LOPSA Policies/Policy creation and maintenance
Policy creation and maintenance
Policy approved by the Board on 12 September 2005.
Purpose
Policy is the means by which the Board governs. Every policy must have one of the following purposes:
- Delegation of an end (such as a program, or project) that furthers the Mission, e.g.:
- Policy on publications
- Policy on conferences
- Policy on a member benefit
- Ensuring organizational governance and prudence, e.g.:
- Finance policy
- Reimbursement policy
- Bylaws
- Specifying some aspect of the Board relationship with members, staff, or the public
- Privacy policy
- Communications policy
- Sexual harassment or nondiscrimination policies
- Specifying internal policies for how the Board works
- Committees policy
- Reimbursement policy
Some policies will straddle #2-4 above (e.g., reimbursement policy). Delegation policies, however, should be self-contained, in order to promote clarity and honesty in delegation.
Scope
The Association specifies how it works via policies, processes and procedures.
- Policy
- Documents that state the will of the Board (goals or ends) and mechanisms for handling points of concern, risk, or anxiety (limitations).
- Process
- Structures that ensure oversight, preservation of rights, and stability. Processes are included in policy, largely as a manifestation of limitations.
- Procedure
- Implementations of the policy and process. Procedures are not included in policy.

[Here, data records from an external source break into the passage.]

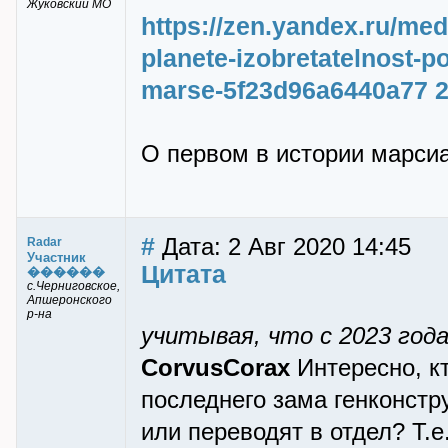
Жуковский МО
https://zen.yandex.ru/med
planete-izobretatelnost-po
marse-5f23d96a6440a77 
О первом в истории марси
#
Дата: 2 Авг 2020 14:45
Radar
Участник
Цитата
������
с.Черниговское,
Апшеронского
р-на
учитывая, что с 2023 год
CorvusCorax
Интересно, кт
последнего зама генконстр
или переводят в отдел? Т.е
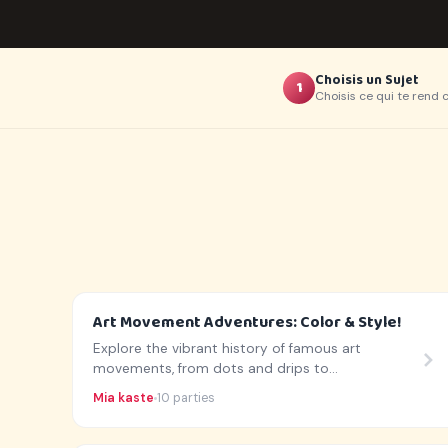
Choisis un Sujet
1
Choisis ce qui te rend 
Art Movement Adventures: Color & Style!
Explore the vibrant history of famous art
movements, from dots and drips to
dreamscapes!
Mia kaste
10 parties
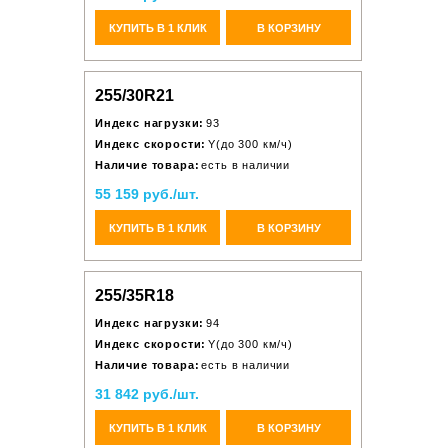
КУПИТЬ В 1 КЛИК
В КОРЗИНУ
255/30R21
Индекс нагрузки:
93
Индекс скорости:
Y(до 300 км/ч)
Наличие товара:
есть в наличии
55 159 руб./шт.
КУПИТЬ В 1 КЛИК
В КОРЗИНУ
255/35R18
Индекс нагрузки:
94
Индекс скорости:
Y(до 300 км/ч)
Наличие товара:
есть в наличии
31 842 руб./шт.
КУПИТЬ В 1 КЛИК
В КОРЗИНУ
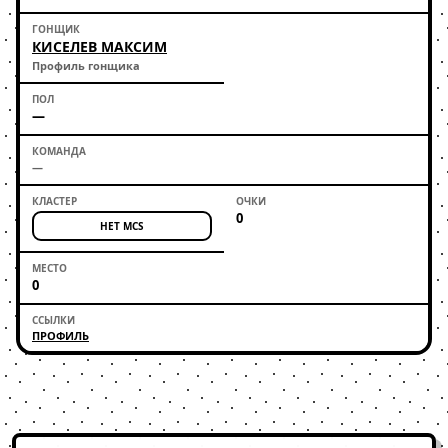
КИСЕЛЕВ МАКСИМ
Профиль гонщика
—
—
0
НЕТ MCS
0
ПРОФИЛЬ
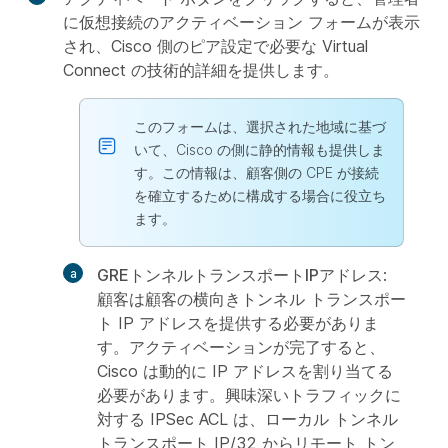
に仮想接続のアクティベーション フォームが表示
され、Cisco 側のピア設定で必要な Virtual
Connect の技術的詳細を提供します。
このフォームは、選択された地域に基づ
いて、Cisco の側に静的情報も提供しま
す。この情報は、顧客側の CPE が接続
を確立するために構成する場合に役立ち
ます。
GREトンネルトランスポートIPアドレス
:
顧客は顧客の横向きトンネル トランスポー
ト IP アドレスを提供する必要がありま
す。アクティベーションが完了すると、
Cisco は動的に IP アドレスを割り当てる
必要があります。興味深いトラフィックに
対する IPSec ACL は、ローカル トンネル
トランスポート IP/32 からリモート トン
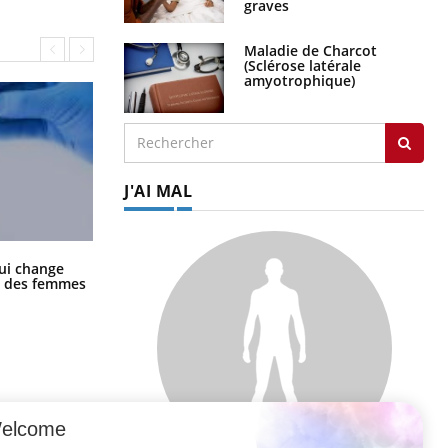
graves
Maladie de Charcot
(Sclérose latérale
amyotrophique)
J'AI MAL
La sieste empêche-t-elle de dormir
ui change
la nuit ?
ge des femmes
elcome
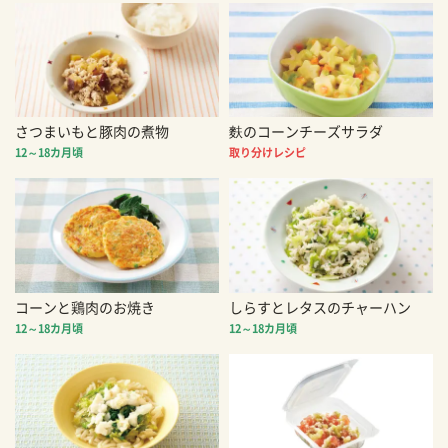
さつまいもと豚肉の煮物
麩のコーンチーズサラダ
12～18カ月頃
取り分けレシピ
コーンと鶏肉のお焼き
しらすとレタスのチャーハン
12～18カ月頃
12～18カ月頃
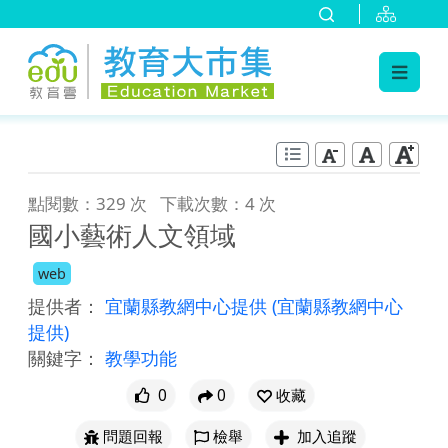
:::
跳到主要內容
:::
點閱數：329 次
下載次數：4 次
國小藝術人文領域
web
提供者：
宜蘭縣教網中心提供
(宜蘭縣教網中心
提供)
關鍵字：
教學功能
0
0
收藏
問題回報
檢舉
加入追蹤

For instance, a policy on logoed apparel might state that apparel should be comfortable and attractive to promote the Association's visibility (policy), and that samples should be procured before production to ensure this (process). But the policy should not specify the type of fabric, how samples are procured, who gets the sample, and so on (procedure).
Minimalism
Policies should be minimal — they should not overspecify. Policies should be adaptable to changing conditions without requiring constant amendment.
Implementations should not be specified in policy. Policies should be "Board-level" documents. Purpose and rationale should be specified, however.
Board relationship and internal policies, for example the policy on Board votes via email, are an exception. These should be less minimal because the "implementors" are, by definition, the Board itself.
Completeness
Minimalism should not lead to a lack of completeness. The Board should write policy such that it would be happy with any reasonable implementation that adheres to the policy's wording. In particular, the Board should take care to include limitations precluding results the Board would find unacceptable.
Policy ownership
The Board should be invested in policy. The Board should craft policy to document the will of the Board, without engaging in rubber-stamping, word-smithing or criticizing. In practice, one or more individuals may be assigned to write a policy proposal. But the approved policy belongs to the Board, not the authors of any particular proposal.
In order to keep policy vested in the Board, authors of proposed policies shall call out decision points, be ready to explain the ramifications of such choices, and be ready with alternate language.
Delegation policies
The Board is not the implementing body of the Association's goals; that role falls to staff and volunteers. The Board expresses its will for programs, projects and other ends via delegation policies.
Honest delegation
In drafting delegation policies, the Board should strive to delegate honestly.
Delegation policies should pass the Plain English Test: An uninterested third party should be able to read the text of a policy, look at the results, and be able to judge whether the results meet the requirements of the policy.
Policy is the "in-band" communication mechanism from Board to implementors. "Out-of-band" communication (statements by liaisons, sense-of-the-Board communiqués, etc.) are strictly advisory or interpretational; if substantive course-corrections are required, the policy should be amended.
Amendments
If the result of a delegation is unsatisfactory, but the results meet the "Plain English Test", the policy should be amended to encapsulate the Board's new understanding. Simply telling implementors to try again is unacceptable.
When amendments to delegation policies are made, they should ideally be clarifications where the policy could be read as ambiguous. Otherwise the Board can (rightly) be accused of changing the rules after the fact. If the Board learns, after delegation, that it requested the wrong thing, it should own up to its error and amend the policy.
Implementors being delegated to must be made aware of this process before implementation begins. If a delegation policy is to be amended after implementation has begun, the implementors should ideally be involved in the process; but they must be made aware that the process is not a negotiation, and the Board holds final authority.
Maintenance
Policies should be living documents; moribund or irrelevant policies should be discarded or revitalized.
If a policy cannot be exactly followed by the "Plain English Test", the policy should be fixed. Saying that things have changed, or that the policy must be put into context, is unacceptable.
If programs end or circumstances change, the policies should be retired. A retired policy is effectively repealed, but is moved aside and kept for historical record as a policy that worked, separate from repealed policies that were rejected because they didn't work.